The 1st time without Lamictal it made me extremely
fatigued and dizzy. The 2nd time with Lamictal I
have had no fatigue or dizzyness.Best wishes,
John
> Janelle:
>
> The general "rule" is that Bipolar I patients typically do better on lithium whereas Bipolar II patients typically do better on the AEDs (eg Lamictal, Depakote, etc). I personally am an exception to this very general rule.
>
> I am BP II and Lithobid works better for me than the AEDs. I liked Lamictal but it gave me a bad rash. The only thing good about Depakote was that it facilitated great sleep and dreams. On the down side, Depakote caused a rash (fairly severe), caused weight gain, and may have made my depression worse.
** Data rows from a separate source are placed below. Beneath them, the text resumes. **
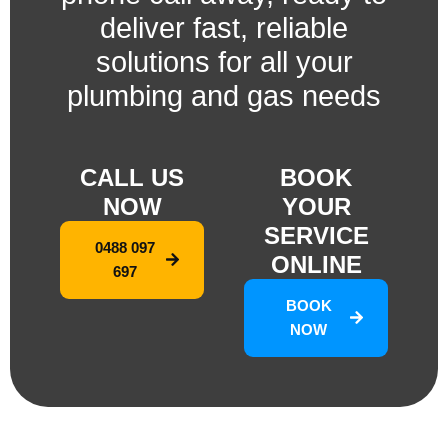
deliver fast, reliable
solutions for all your
plumbing and gas needs
CALL US
BOOK
NOW
YOUR
SERVICE
0488 097
ONLINE
697
BOOK
NOW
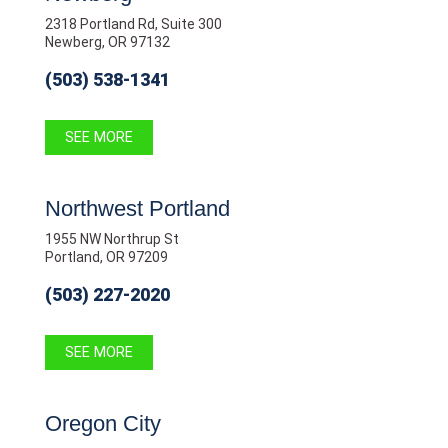
2318 Portland Rd, Suite 300
Newberg, OR 97132
(503) 538-1341
SEE MORE
Northwest Portland
1955 NW Northrup St
Portland, OR 97209
(503) 227-2020
SEE MORE
Oregon City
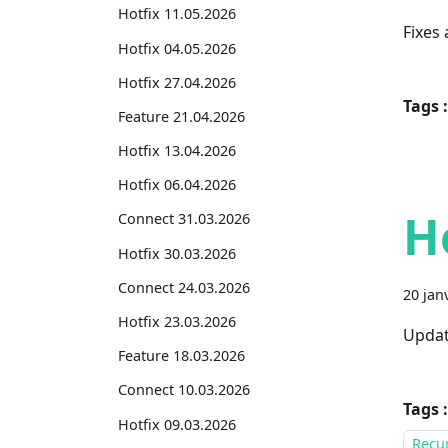
Hotfix 11.05.2026
Fixes
Hotfix 04.05.2026
Hotfix 27.04.2026
Tags :
Feature 21.04.2026
Hotfix 13.04.2026
Hotfix 06.04.2026
H
Connect 31.03.2026
Hotfix 30.03.2026
Connect 24.03.2026
20 jan
Hotfix 23.03.2026
Updat
Feature 18.03.2026
Connect 10.03.2026
Tags :
Hotfix 09.03.2026
Recur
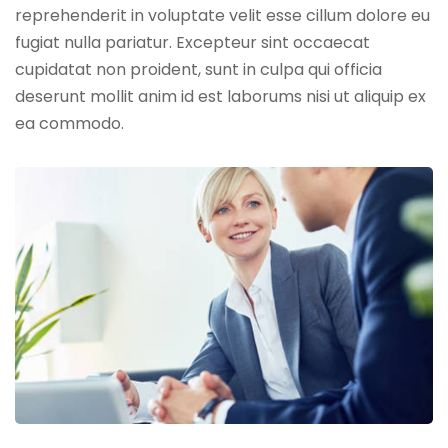
reprehenderit in voluptate velit esse cillum dolore eu
fugiat nulla pariatur. Excepteur sint occaecat
cupidatat non proident, sunt in culpa qui officia
deserunt mollit anim id est laborums nisi ut aliquip ex
ea commodo.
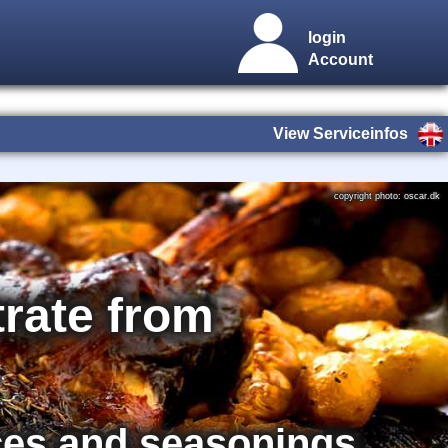
login
Account
View Serviceinfos
copyright photo: oscar.dk
rate from
ces and seasonings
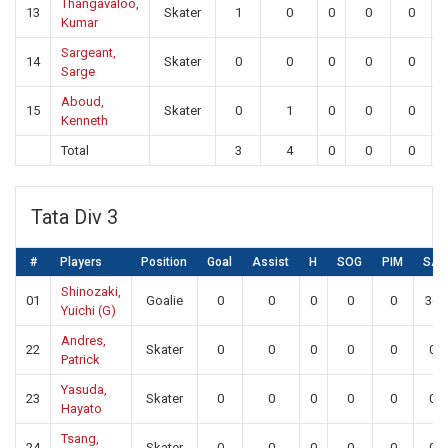
Thangavaloo,
13
Skater
1
0
0
0
0
Kumar
Sargeant,
14
Skater
0
0
0
0
0
Sarge
Aboud,
15
Skater
0
1
0
0
0
Kenneth
Total
3
4
0
0
0
Tata Div 3
#
Players
Position
Goal
Assist
H
SOG
PIM
SA
Shinozaki,
01
Goalie
0
0
0
0
0
36
Yuichi (G)
Andres,
22
Skater
0
0
0
0
0
0
Patrick
Yasuda,
23
Skater
0
0
0
0
0
0
Hayato
Tsang,
24
Skater
0
0
0
0
0
0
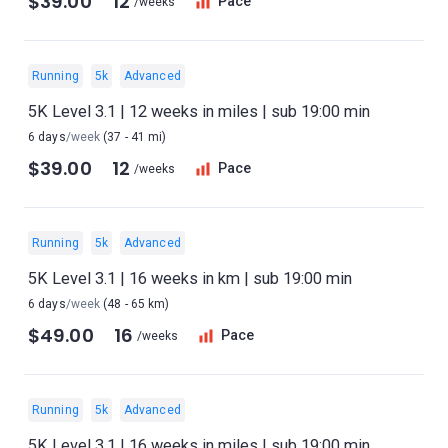
$39.00
12
Pace
/weeks
Running
5k
Advanced
5K Level 3.1 | 12 weeks in miles | sub 19:00 min
6 days
/week
(37 - 41 mi)
$39.00
12
Pace
/weeks
Running
5k
Advanced
5K Level 3.1 | 16 weeks in km | sub 19:00 min
6 days
/week
(48 - 65 km)
$49.00
16
Pace
/weeks
Running
5k
Advanced
5K Level 3.1 | 16 weeks in miles | sub 19:00 min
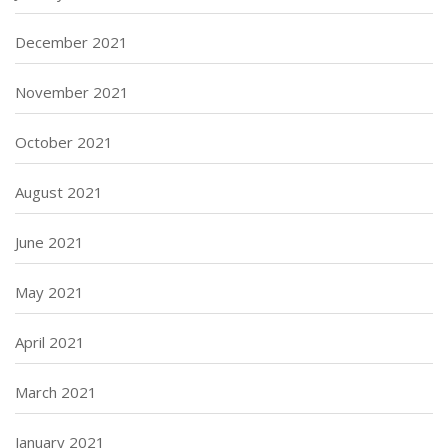
December 2021
November 2021
October 2021
August 2021
June 2021
May 2021
April 2021
March 2021
January 2021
Lithobid (600 mg/day) causes slight rashing but I can control it with a topical skin cream.
>
> A couple of days ago Cam posted a link to a bipolar document that you may find useful since it directly addresses the issue you raise (Li vs. AEDs). Here is a link to Cam's post:
> http://www.dr-bob.org/babble/20020301/msgs/96446.html
>
> IMHO, if Lamictal is working well for you as a mood stablizer, I'd be reluctant to switch to Lithobid if I were in your shoes. If it ante broke don't fix it! But I do not know your specific case history, so you of course would know better than I what course of action is best for you.
>
> Li does a fine job of keeping me out of hypomania but does very little for my depression. After several years and more ADs than I care to remember, my pdoc found something that works like a charm to treat my depression. I can not begin to tell you how happy I am to have my depression problem solved. It has worked very well for four months and I have every confidence it will continue to do so. What is it, you ask? SAM-e.
>
> If you want to find out more about SAM-e for depression, click to the following prior post:
> http://www.dr-bob.org/babble/20020301/msgs/96055.html
>
> --Ron
> ------------------------
>
> > The new pdoc is also having me go on LITHIUM (in the form of sustained release LITHOBID) -- I'd really like to hear anyone's experiences on LITHIUM.
> >
> > I'm currently not on a mood stablizer, although I had been on Lamictal with some success (or so it felt). However, I've heard that DEPAKOTE is a good choice of mood stablizer so if anyone has anything to say about Lithium versus Depakote or Lamictal, I'd appreciate that too. Thanks very much.